One night, flashlight in hand, I was surprised to come across a wood thrush asleep on a low limb, just off trail. And one morning, I watched a Swainson’s thrush scratch around the forest floor looking for tidbits, building up fat reserves for a return flight to its boreal breeding grounds, perhaps even on Mount Ascutney.

But what really cemented the connection for me between Vermont and Costa Rica was this: a volcanic mountain range in southeastern Costa Rica called the Cordillera de Talamanca, the summits of which separate the water-logged Caribbean jungles from the nearly as saturated Pacific lowlands. Once actually glaciated, the Cordillera has a well-defined treeline, wide ice-gouged valleys, and moraines.

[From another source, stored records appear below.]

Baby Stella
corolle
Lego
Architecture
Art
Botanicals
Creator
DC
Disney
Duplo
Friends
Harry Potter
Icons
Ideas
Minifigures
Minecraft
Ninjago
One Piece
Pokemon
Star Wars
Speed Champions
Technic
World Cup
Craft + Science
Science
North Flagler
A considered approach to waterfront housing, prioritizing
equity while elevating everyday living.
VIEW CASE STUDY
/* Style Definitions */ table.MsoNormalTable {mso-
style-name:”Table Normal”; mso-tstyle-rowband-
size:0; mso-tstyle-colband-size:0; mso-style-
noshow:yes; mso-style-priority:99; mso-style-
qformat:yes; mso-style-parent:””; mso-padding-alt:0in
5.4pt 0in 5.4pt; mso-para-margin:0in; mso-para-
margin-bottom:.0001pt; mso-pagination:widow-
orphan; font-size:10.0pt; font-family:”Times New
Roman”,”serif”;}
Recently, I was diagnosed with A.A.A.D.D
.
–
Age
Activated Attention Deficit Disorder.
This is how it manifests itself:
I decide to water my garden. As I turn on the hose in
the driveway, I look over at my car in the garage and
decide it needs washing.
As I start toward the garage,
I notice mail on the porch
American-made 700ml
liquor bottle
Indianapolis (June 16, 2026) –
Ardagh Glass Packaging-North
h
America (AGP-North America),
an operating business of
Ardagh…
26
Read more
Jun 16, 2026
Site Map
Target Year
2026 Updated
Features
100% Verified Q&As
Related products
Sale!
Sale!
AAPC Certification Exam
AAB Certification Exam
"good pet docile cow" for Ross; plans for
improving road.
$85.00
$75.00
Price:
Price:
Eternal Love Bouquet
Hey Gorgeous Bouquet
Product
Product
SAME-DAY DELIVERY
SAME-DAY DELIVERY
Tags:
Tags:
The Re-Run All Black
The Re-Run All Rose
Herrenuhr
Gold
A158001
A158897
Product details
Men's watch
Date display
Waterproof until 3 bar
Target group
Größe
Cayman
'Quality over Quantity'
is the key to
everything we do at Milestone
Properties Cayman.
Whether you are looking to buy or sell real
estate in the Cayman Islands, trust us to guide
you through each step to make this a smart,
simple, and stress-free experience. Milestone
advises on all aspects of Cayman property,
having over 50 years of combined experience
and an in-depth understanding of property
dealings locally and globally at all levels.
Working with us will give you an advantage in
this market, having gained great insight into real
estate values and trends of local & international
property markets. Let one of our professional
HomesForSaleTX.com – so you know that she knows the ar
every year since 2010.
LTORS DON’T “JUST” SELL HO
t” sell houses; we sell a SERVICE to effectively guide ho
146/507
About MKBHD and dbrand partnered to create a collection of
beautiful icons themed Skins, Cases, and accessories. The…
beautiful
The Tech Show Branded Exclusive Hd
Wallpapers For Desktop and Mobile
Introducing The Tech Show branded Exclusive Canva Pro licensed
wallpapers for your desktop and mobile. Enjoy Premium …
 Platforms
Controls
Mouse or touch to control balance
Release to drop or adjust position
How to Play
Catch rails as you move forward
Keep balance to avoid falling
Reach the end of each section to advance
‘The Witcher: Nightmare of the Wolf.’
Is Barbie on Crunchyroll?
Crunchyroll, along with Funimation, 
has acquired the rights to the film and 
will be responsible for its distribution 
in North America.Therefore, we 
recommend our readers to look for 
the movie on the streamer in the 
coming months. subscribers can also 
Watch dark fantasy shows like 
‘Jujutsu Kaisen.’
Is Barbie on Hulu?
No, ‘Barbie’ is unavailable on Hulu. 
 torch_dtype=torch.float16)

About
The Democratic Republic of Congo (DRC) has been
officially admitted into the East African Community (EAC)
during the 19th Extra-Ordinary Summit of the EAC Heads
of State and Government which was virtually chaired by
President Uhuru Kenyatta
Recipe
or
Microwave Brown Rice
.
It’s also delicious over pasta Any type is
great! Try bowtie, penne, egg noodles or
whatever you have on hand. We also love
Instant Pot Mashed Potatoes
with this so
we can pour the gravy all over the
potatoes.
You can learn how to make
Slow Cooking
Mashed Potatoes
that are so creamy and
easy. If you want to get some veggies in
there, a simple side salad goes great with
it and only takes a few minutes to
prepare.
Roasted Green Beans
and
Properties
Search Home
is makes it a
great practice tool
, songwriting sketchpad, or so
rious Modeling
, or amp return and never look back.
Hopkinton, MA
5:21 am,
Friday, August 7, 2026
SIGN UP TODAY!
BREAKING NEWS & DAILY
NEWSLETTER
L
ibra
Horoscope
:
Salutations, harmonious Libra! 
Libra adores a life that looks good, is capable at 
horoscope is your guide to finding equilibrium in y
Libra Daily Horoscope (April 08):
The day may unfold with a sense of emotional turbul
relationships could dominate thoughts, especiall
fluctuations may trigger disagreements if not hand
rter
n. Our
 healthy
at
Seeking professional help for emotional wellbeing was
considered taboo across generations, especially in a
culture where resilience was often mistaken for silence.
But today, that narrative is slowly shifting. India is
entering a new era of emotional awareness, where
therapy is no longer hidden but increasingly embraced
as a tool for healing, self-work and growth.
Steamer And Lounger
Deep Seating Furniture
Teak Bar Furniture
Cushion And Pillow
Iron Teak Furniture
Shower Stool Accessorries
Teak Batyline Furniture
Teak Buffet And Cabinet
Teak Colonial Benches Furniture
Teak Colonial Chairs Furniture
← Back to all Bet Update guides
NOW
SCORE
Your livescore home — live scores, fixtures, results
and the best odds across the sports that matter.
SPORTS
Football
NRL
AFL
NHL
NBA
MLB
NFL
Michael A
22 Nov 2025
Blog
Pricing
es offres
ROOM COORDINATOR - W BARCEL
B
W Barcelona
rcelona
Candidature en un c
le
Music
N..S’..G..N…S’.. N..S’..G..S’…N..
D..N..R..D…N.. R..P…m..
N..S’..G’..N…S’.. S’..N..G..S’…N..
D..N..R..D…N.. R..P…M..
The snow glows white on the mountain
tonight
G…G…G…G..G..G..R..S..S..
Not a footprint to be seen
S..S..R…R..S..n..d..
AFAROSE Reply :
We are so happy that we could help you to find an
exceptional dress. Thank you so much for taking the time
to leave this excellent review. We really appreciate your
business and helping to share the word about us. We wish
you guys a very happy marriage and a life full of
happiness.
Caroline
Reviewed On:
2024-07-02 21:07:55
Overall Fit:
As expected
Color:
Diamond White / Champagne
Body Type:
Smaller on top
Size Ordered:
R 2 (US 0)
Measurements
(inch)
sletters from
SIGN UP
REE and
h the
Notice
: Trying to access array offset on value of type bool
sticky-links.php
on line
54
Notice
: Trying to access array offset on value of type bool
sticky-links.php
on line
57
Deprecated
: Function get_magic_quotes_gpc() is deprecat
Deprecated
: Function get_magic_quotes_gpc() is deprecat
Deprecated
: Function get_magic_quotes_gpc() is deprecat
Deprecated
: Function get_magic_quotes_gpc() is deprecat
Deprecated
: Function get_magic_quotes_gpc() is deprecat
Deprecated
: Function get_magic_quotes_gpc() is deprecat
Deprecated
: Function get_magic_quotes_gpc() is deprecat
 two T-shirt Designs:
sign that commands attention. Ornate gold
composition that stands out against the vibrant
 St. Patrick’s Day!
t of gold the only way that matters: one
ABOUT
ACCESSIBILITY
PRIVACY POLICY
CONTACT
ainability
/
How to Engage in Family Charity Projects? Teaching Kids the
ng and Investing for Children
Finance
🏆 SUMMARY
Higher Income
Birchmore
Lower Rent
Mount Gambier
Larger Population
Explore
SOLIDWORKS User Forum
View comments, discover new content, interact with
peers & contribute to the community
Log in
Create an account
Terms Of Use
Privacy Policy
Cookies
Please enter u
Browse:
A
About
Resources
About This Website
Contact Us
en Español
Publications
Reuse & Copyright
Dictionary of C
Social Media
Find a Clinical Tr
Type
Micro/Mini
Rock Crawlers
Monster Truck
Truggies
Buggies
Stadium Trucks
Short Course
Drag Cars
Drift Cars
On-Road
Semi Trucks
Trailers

At the end of the Ice Age, approximately 10,000 years ago, three familiar migratory Vermont birds stayed behind in those mountains where they evolved unique races or species acclimated to the high-altitude tropics. Red-tailed hawks hunt the treeless summits, hairy woodpeckers search for morsels in the bark of elfin oaks, and pecking through the leaf-litter are volcanic juncos - a direct descendent of the dark-eyed junco, transformed through thousands of years of isolation and mutation.

Unfortunately, Vermont and Costa Rica also apparently share in the current effects of climate change. I found no clouds in the cloud forest, and no rain in the rainforest.

Ted Levin is a nature writer and photographer. His latest book is America's Snake: The Rise and Fall of the Timber Rattlesnake, University of Chicago Press, May, 2016.